• TEXT:
************

Research reveals that animals perceive time at speeds relative to their body size — which means that small animals actually see in slow motion.
A study published in the journal Animal Behavior has revamped the way that biologists interpret the behavior of animals in relation to the way they view the world around them. An experiment performed on a wide variety of differently sized vertebrates — from lizards and fish to birds and mammals — concluded that animals perceive time at a rate dependent on their body mass and metabolism.
Smaller animals are lighter, quicker, have faster metabolic rates, and as a result intake more information in a smaller amount of time versus a larger animal. Their brains function at a higher frequency, which in turn makes the world seem to move more slowly around them.
Awareness of time in animals is based on the speed the nervous system absorbs sensory input from stimuli. The study showed that organisms react to changing environments at a rate equal to their visual perception by measuring different species’ response times to flickering light.

************

• DATA EXTRACT:

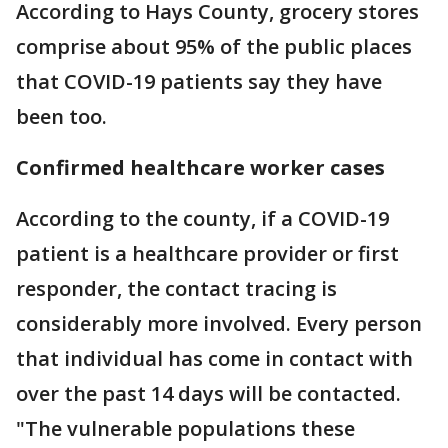
According to Hays County, grocery stores
comprise about 95% of the public places
that COVID-19 patients say they have
been too.
Confirmed healthcare worker cases
According to the county, if a COVID-19
patient is a healthcare provider or first
responder, the contact tracing is
considerably more involved. Every person
that individual has come in contact with
over the past 14 days will be contacted.
"The vulnerable populations these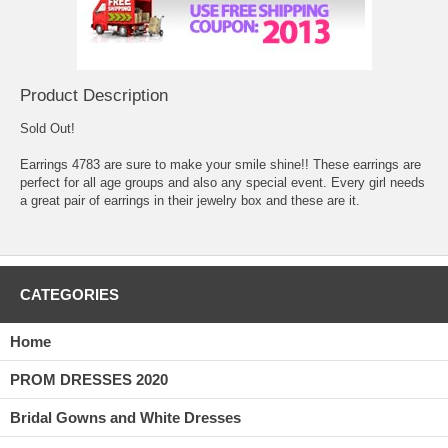
Product Description
Sold Out!
Earrings 4783 are sure to make your smile shine!! These earrings are
perfect for all age groups and also any special event. Every girl needs
a great pair of earrings in their jewelry box and these are it.
CATEGORIES
Home
PROM DRESSES 2020
Bridal Gowns and White Dresses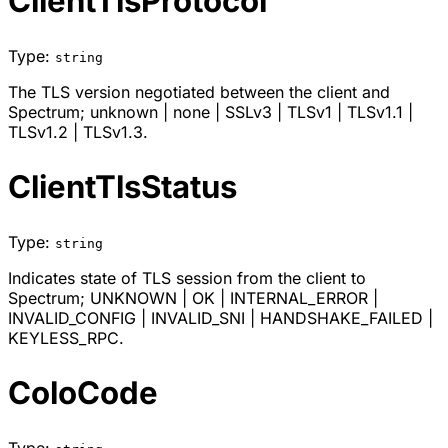
ClientTlsProtocol
Type:
string
The TLS version negotiated between the client and
Spectrum;
unknown
|
none
|
SSLv3
|
TLSv1
|
TLSv1.1
|
TLSv1.2
|
TLSv1.3
.
ClientTlsStatus
Type:
string
Indicates state of TLS session from the client to
Spectrum;
UNKNOWN
|
OK
|
INTERNAL_ERROR
|
INVALID_CONFIG
|
INVALID_SNI
|
HANDSHAKE_FAILED
|
KEYLESS_RPC
.
ColoCode
Type: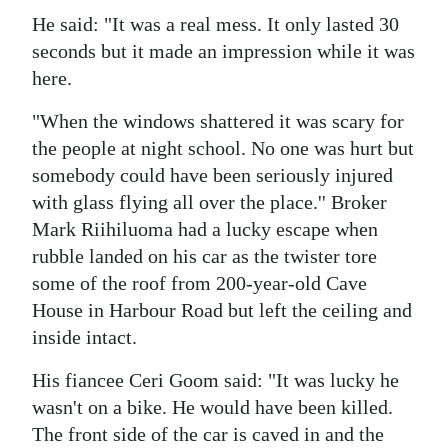
He said: "It was a real mess. It only lasted 30
Digital
seconds but it made an impression while it was
edition
here.
RGMags
"When the windows shattered it was scary for
the people at night school. No one was hurt but
Drive
somebody could have been seriously injured
For
with glass flying all over the place.'' Broker
Change
Mark Riihiluoma had a lucky escape when
rubble landed on his car as the twister tore
some of the roof from 200-year-old Cave
House in Harbour Road but left the ceiling and
inside intact.
His fiancee Ceri Goom said: "It was lucky he
wasn't on a bike. He would have been killed.
The front side of the car is caved in and the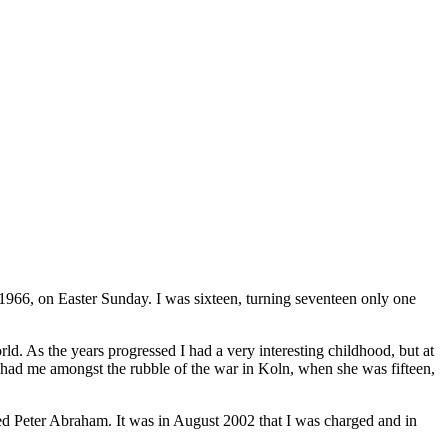
966, on Easter Sunday. I was sixteen, turning seventeen only one
ld. As the years progressed I had a very interesting childhood, but at
 had me amongst the rubble of the war in Koln, when she was fifteen,
ed Peter Abraham. It was in August 2002 that I was charged and in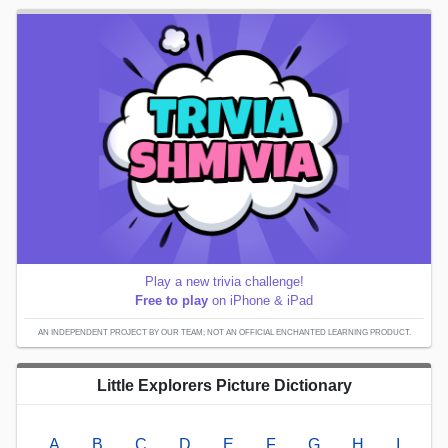
Play a new trivia challenge!
Free to play
on iPhone & iPad
AN INDEPENDENT PROJECT BY OUR TEAM; NOT AN OFFICIAL ENCHANTED LEARNING PRODUCT.
Little Explorers Picture Dictionary
A
B
C
D
E
F
G
H
I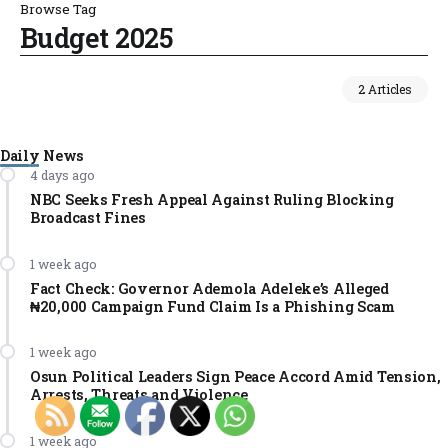
Browse Tag
Budget 2025
2 Articles
Daily News
4 days ago
NBC Seeks Fresh Appeal Against Ruling Blocking
Broadcast Fines
1 week ago
Fact Check: Governor Ademola Adeleke’s Alleged
₦20,000 Campaign Fund Claim Is a Phishing Scam
1 week ago
Osun Political Leaders Sign Peace Accord Amid Tension,
Arrests, Threats and Violence
1 week ago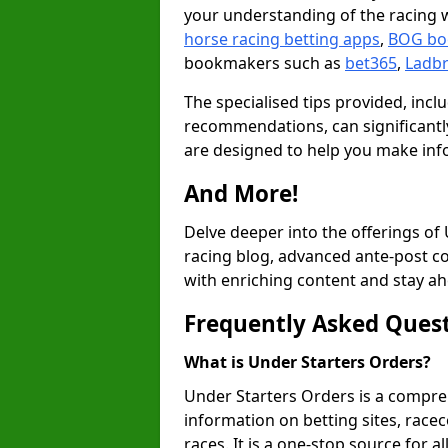
your understanding of the racing w
horse racing betting apps
,
BOG bo
bookmakers such as
bet365
,
Ladb
The specialised tips provided, inc
recommendations, can significantly
are designed to help you make inf
And More!
Delve deeper into the offerings of
racing blog, advanced ante-post c
with enriching content and stay ah
Frequently Asked Ques
What is Under Starters Orders?
Under Starters Orders is a compre
information on betting sites, racec
races. It is a one-stop source for a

************

• BRIEF A:
According to the passage on animal time perception, what did researchers measure across species to assess how fast organisms react to changing environments?
• BRIEF B:
Carry the passage on how animals perceive time forward from its final sentence.

• REPLY A:
Different species' response times to flickering light.

• REPLY B:
After a certain velocity, organisms view flickering light as one solid illumination. For example, smaller animals are able to view the flickering at a much higher rate than humans. This adaptation this allows them to react more quickly to changes in their environment.
The ability for smaller animals to see in slower motion is correlated to their evolutionary need to move at a faster pace. The smaller the animal, the more likely it is to become prey, and the faster it is able to move equates to longer survival.
The implications of these findings are helpful to scientists in terms of further cognitive and behavioral studies of animals.